**Text section:**

* START *

Dell EMC Ready Solutions for VDI with NVIDIA Tesla T4 GPU
Dell EMC Ready Solutions for VDI, coupled with NVIDIA GRID Virtual PC (GRID vPC) and Virtual Apps (GRID vApps) software, provides comprehensive graphics acceleration solutions for your desktop virtualization workloads. The core of the NVIDIA GRID software is NVIDIA vGPU technology. This technology creates virtual GPUs, which enables sharing of the underlying GPU hardware among multiple users or virtual desktops running concurrently on a single host. This video compares the quality of a “CPU-only” VDI desktop with a VDI desktop powered by NVIDIA vGPU technology.
The latest NVIDIA GPU offering that supports virtualization is the NVIDIA Tesla T4, which is a universal GPU that can cater to a variety of workloads. The Tesla T4 comes with a 16 GB DDR6 memory. It operates at 70 W, providing higher energy efficiency and lower operating costs than its predecessors, and has a single-slot PCIe form factor. You can configure up to six Tesla T4s in a single Dell EMC PowerEdge R740xd server, providing the highest density for GPU-accelerated VMs in a Dell EMC server. For more details about the NVIDIA Tesla T4 GPU, see the Tesla T4 for Virtualization Technology Brief.

* END *

**Stated problem A:**
Pick out every line of the listing that contains the string "kern". Case counts.
The passage on VDI with the Tesla T4 has nothing to do with the listing that comes after it.

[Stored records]
* START *

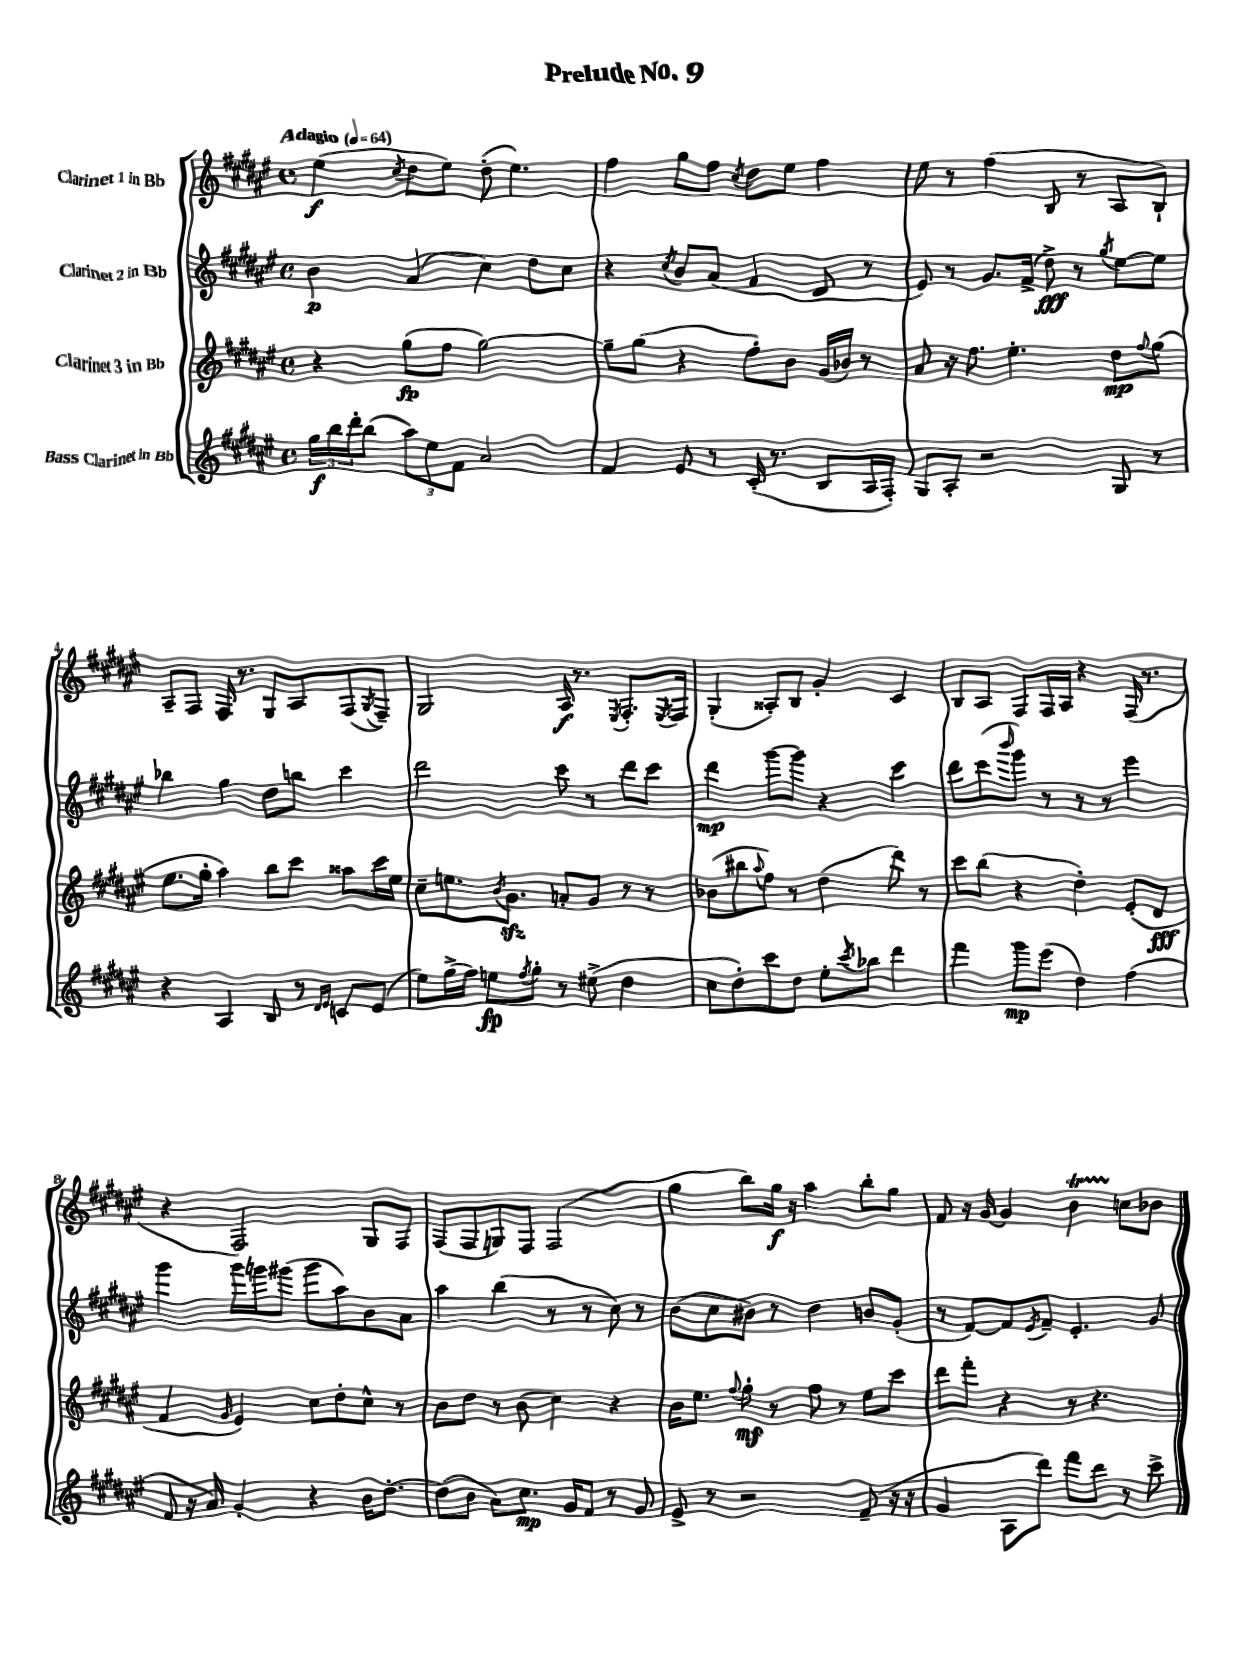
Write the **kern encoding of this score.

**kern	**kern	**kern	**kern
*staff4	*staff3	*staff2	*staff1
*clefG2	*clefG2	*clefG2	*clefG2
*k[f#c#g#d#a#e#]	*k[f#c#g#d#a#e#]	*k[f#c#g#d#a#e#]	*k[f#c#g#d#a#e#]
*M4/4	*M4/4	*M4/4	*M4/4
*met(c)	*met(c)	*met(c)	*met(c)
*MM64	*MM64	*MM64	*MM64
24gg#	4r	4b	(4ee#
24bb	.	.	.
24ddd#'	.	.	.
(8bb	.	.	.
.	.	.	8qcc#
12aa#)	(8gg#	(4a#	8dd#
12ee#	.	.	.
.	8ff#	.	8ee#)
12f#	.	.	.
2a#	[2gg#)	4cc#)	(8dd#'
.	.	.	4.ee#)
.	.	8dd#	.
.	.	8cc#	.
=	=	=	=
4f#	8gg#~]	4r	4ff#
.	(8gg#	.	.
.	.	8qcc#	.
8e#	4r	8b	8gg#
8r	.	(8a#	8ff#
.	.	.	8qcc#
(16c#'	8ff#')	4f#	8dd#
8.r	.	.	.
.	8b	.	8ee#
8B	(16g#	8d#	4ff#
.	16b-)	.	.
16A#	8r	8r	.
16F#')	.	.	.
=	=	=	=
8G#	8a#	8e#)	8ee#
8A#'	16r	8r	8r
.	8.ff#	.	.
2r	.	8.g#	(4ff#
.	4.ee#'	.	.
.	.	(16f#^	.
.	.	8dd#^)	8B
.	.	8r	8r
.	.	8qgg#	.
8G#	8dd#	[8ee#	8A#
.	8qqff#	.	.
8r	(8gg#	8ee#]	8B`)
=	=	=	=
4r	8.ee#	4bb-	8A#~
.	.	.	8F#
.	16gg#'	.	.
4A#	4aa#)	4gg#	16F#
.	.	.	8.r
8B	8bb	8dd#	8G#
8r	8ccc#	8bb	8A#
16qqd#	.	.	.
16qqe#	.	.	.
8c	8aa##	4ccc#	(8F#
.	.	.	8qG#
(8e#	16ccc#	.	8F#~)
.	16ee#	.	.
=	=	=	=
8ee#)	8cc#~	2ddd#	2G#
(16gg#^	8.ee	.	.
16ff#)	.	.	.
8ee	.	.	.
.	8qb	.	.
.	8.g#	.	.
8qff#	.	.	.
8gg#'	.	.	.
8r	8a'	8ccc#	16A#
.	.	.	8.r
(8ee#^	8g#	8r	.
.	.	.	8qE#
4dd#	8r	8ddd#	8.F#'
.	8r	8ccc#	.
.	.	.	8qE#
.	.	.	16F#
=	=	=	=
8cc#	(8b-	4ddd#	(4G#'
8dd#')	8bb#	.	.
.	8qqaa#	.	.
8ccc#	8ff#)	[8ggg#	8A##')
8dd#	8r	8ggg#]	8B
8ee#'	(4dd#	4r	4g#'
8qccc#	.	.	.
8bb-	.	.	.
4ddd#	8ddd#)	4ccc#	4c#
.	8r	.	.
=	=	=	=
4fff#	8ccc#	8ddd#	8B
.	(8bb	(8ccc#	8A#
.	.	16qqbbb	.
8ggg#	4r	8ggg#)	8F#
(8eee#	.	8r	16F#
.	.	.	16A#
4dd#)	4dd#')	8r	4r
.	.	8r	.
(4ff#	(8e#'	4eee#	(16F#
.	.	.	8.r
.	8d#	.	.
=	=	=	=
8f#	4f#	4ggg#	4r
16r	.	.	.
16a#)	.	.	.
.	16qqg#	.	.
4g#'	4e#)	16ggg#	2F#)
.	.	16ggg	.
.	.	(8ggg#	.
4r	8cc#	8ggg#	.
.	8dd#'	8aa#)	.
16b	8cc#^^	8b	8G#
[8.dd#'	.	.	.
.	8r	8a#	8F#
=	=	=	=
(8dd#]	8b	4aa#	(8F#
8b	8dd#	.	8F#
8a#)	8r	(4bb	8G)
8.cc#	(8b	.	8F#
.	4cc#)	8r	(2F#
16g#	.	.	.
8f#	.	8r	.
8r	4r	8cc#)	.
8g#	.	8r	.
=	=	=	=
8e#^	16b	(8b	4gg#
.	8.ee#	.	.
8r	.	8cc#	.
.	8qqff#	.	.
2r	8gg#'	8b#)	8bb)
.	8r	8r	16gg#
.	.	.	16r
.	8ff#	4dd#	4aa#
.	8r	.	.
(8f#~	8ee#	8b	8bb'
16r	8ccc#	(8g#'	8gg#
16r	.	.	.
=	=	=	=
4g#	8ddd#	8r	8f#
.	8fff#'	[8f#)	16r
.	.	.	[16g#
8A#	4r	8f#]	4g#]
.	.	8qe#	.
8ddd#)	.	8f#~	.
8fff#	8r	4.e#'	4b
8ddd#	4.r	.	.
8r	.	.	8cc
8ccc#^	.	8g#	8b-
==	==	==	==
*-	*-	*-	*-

* END *

**Stated problem B:**
Please carry on the passage on VDI with the Tesla T4 from the point where it ends.

**Written response A:**
Write the **kern encoding of this score.
**kern	**kern	**kern	**kern

**Written response B:**
Image courtesy NVIDIA Corporation
Figure 1. NVIDIA vGPU technology stack
Tesla T4 vs. earlier Tesla GPU cards
Let's compare the NVIDIA Tesla T4 with other widely used cards—the NVIDIA Tesla P40 and the NVIDIA Tesla M10.
Tesla T4 vs. Tesla P40:
- The Tesla T4 comes with a maximum framebuffer of 16 GB. In a PowerEdge R740xd server, T4 cards can provide up to 96 GB of memory (16 GB x 6 GPUs), compared to the maximum 72 GB provided by the P40 cards (24 GB x 3 GPUs). So, for higher user densities and cost efficiency, the Tesla T4 is a better option in VDI workloads.
- You might have to sacrifice 3, 6, 12, and 24 GB profiles when using the T4, but 2 GB and 4 GB profiles, which are the most tested and configured profiles in VDI workloads, work well with the Tesla T4. However, NVIDIA Quadro vDWS use cases, which require higher memory per profile, are encouraged to use Tesla P40.
Tesla T4 vs. Tesla M10:
- In the PowerEdge R740xd server, three Tesla M10 cards can give you the same 96 GB memory as six Tesla T4 cards in a PowerEdge R740xd server. However, when it comes to power consumption, the six Tesla T4 cards consume only 420 W (70 W x 6 GPUs), while the three Tesla M10 GPUs consume 675 W (225 W x 3 GPUs), a substantial difference of 255 W per server. When compared to the Tesla M10, the Tesla T4 provides power savings, reducing your data center operating costs.
- Tesla M10 cards support a 512 MB profile, which is not supported by the Tesla T4. However, the 512 MB profile is not a viable option in today’s modern-day workplaces, where graphics-intensive Windows 10 operating systems, multi-monitors, and 4k monitors are prevalent.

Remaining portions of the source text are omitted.